Content starts

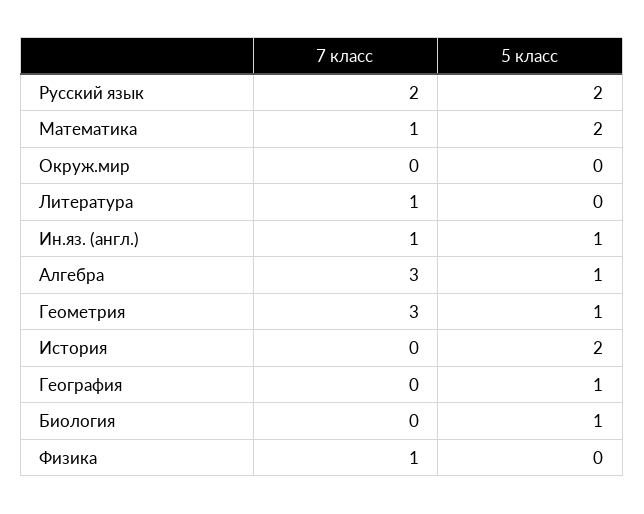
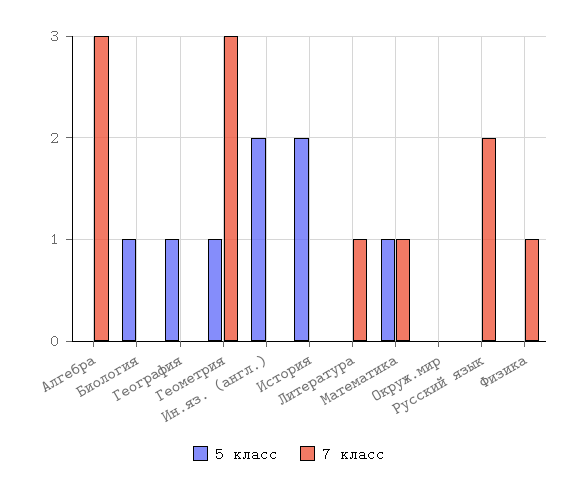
  {
    "7 класс": {
      "Русский язык": 2,
      "Математика": 1,
      "Окруж.мир": 0,
      "Литература": 1,
-     "Ин.яз. (англ.)": 1,
+     "Ин.яз. (англ.)": 0,
      "Алгебра": 3,
      "Геометрия": 3,
      "История": 0,
      "География": 0,
      "Биология": 0,
      "Физика": 1
    },
    "5 класс": {
-     "Русский язык": 2,
+     "Русский язык": 0,
-     "Математика": 2,
+     "Математика": 1,
      "Окруж.мир": 0,
      "Литература": 0,
-     "Ин.яз. (англ.)": 1,
+     "Ин.яз. (англ.)": 2,
-     "Алгебра": 1,
+     "Алгебра": 0,
      "Геометрия": 1,
      "История": 2,
      "География": 1,
      "Биология": 1,
      "Физика": 0
    }
  }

Content ends

*WORK TO COMPLETE*:
Please find all lines of the entries that hold the string "язык" and copy them.

*ANSWER BELOW*:
      "Русский язык": 2,
-     "Русский язык": 2,
+     "Русский язык": 0,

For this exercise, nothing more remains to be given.